The war against journalists likely claimed another victim when Jamal Khashoggi, a Washington Post contributor, Saudi Arabia’s most prominent journalist, and a thorn in the side of the Saudi royal family, visited his country’s consulate in Turkey and never came out.
It’s believed Khashoggi was killed inside the consulate, a claim that is hotly denied by Saudi Arabia, a country that is against everything America has traditionally stood for, but gets a pass because it has oil.
“We believe that the murder was premeditated and the body was subsequently moved out of the consulate,” said an advisor to the president of Turkey.
Saudi Arabia says he left the consulate, but his girlfriend — they were to be married the next day — waited outside for four hours. It’s easy to prove Saudi Arabia’s claim; there are security cameras surrounding the consulate but the video has not been released. Turkey also hasn’t provided any evidence.
Historically, there has been a bright light on the planet to stand up to this sort of thugishness. There is, however, no longer a moral authority left to say “no” to the slaughter of journalists who threaten those in power.
“The U.S. needs to insist that the government come clean,” said the head of the Committee to Protect Journalists. .
In an editorial, the Washington Post also calls on the United States to do something the United States is currently unlikely to do: give a damn.
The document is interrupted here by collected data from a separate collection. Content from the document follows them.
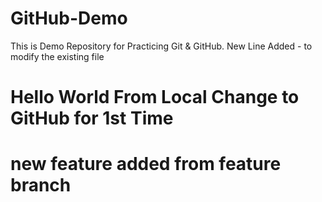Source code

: # GitHub-Demo
This is Demo Repository for Practicing Git & GitHub.
New Line Added - to modify the existing file
<br> <!-- Line Breack Added-->
# Hello World From Local Change to GitHub for 1st Time
<!-- New Lie added from local change -->

# new feature added from feature branch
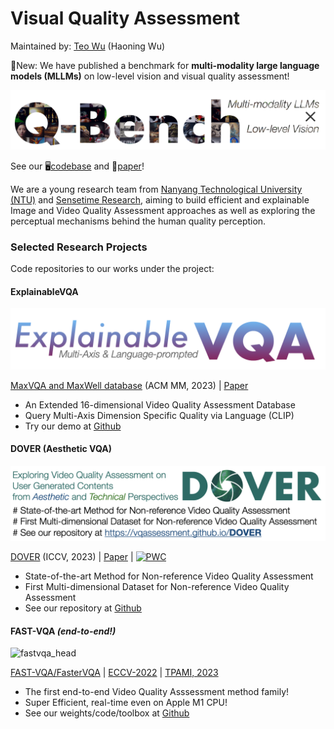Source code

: # Visual Quality Assessment

Maintained by: [Teo Wu](https://teowu.github.io) (Haoning Wu)

🌟New: We have published a benchmark for **multi-modality large language models (MLLMs)** on low-level vision and visual quality assessment!

![qbench](qbench_head.png)

See our 🖥️[codebase](https://github.com/VQAssessment/Q-Bench) and 📑[paper](https://https://www.researchgate.net/publication/374156853_Q-BENCH_A_BENCHMARK_FOR_GENERAL-PURPOSE_FOUNDATION_MODELS_ON_LOW-LEVEL_VISION)!


We are a young research team from [Nanyang Technological University (NTU)](ntu.edu.sg) and [Sensetime Research](sensetime.com), aiming to build efficient and explainable Image and Video Quality Assessment approaches as well as exploring the perceptual mechanisms behind the human quality perception.

### Selected Research Projects

Code repositories to our works under the project:

#### ExplainableVQA

![evqa](evqa_head.png)

[MaxVQA and MaxWell database](https://github.com/VQAssessment/MaxVQA) (ACM MM, 2023) | [Paper](https://arxiv.org/abs/2305.12726) 


- An Extended 16-dimensional Video Quality Assessment Database
- Query Multi-Axis Dimension Specific Quality via Language (CLIP)
- Try our demo at [Github](https://vqassessment.github.io/ExplainableVQA)


#### DOVER (Aesthetic VQA)

![dover](dover_head.png)

[DOVER](https://github.com/VQAssessment/DOVER) (ICCV, 2023) | [Paper](https://arxiv.org/abs/2211.04894) | [![PWC](https://img.shields.io/endpoint.svg?url=https://paperswithcode.com/badge/disentangling-aesthetic-and-technical-effects/video-quality-assessment-on-live-fb-lsvq)](https://paperswithcode.com/sota/video-quality-assessment-on-live-fb-lsvq?p=disentangling-aesthetic-and-technical-effects)


- State-of-the-art Method for Non-reference Video Quality Assessment
- First Multi-dimensional Dataset for Non-reference Video Quality Assessment
- See our repository at [Github](https://vqassessment.github.io/DOVER)

#### FAST-VQA *(end-to-end!)*

![fastvqa_head](https://github.com/VQAssessment/FAST-VQA-and-FasterVQA/raw/dev/demos/fastervqa.png)

[FAST-VQA/FasterVQA](https://github.com/VQAssessment/FAST-VQA-and-FasterVQA) | [ECCV-2022](https://arxiv.org/abs/2207.02595) | [TPAMI, 2023](https://arxiv.org/abs/2210.05357) 

- The first end-to-end Video Quality Asssessment method family!
- Super Efficient, real-time even on Apple M1 CPU!
- See our weights/code/toolbox at [Github](https://vqassessment.github.io/FAST-VQA-and-FasterVQA)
The United States, too, should demand answers, loud and clear. President Trump has treated the Saudi crown prince as a favored ally, and his administration sidestepped criticism of the regime’s abuses. The State Department’s recent decision to certify that Saudi forces were taking adequate steps to avoid civilian casualties in Yemen — against all the evidence — sent a terribly wrong message. The United States must now make a concerted effort to determine all the facts about Mr. Khashoggi’s disappearance. If the crown prince does not respond with full cooperation, Congress must, as a first step, suspend all military cooperation with the kingdom.
We are hoping against hope that Mr. Khashoggi is unharmed and will soon return to his writing desk. If the reports of his murder prove true, grief must be accompanied by accountability for those who carried out the murder and those who ordered it.
Jamal Khashoggi, who went to the consulate to get papers needed for his marriage, was murdered because he chose to tell the truth, his Washington Post colleague David Ignatius writes in an op-ed today.
Khashoggi was passionate for reform of an Arab Muslim world that he considered corrupt and dishonest. He grew up in Medina, the son of a Palestinian immigrant who owned a small textile shop. He went to the United States for college, attending Indiana State University. He also embraced Islam, joining the Muslim Brotherhood and, in the late 1970s, befriending the young Osama bin Laden, whom he tried to turn against violence.
Khashoggi failed to dissuade bin Laden. But he never temporized about the evil that al-Qaeda brought to Saudi Arabia and the world. He wrote a column for the Daily Star in Beirut on Sept. 10, 2002, titled “A Saudi mea culpa.” At a time when many Saudis were still finding excuses for the al-Qaeda killers, Khashoggi described Sept. 11 as an attack on “the values of tolerance and coexistence,” and on Islam itself.
Karen Attiah, of the Post, told NPR this morning the journalist had fled to Washington out of fear for his own safety.
“He really loved Saudi Arabia and he just wanted to write. He didn’t want to be a dissident. He just wanted to write about his version of the truth. That’s what makes this so hard to deal with.”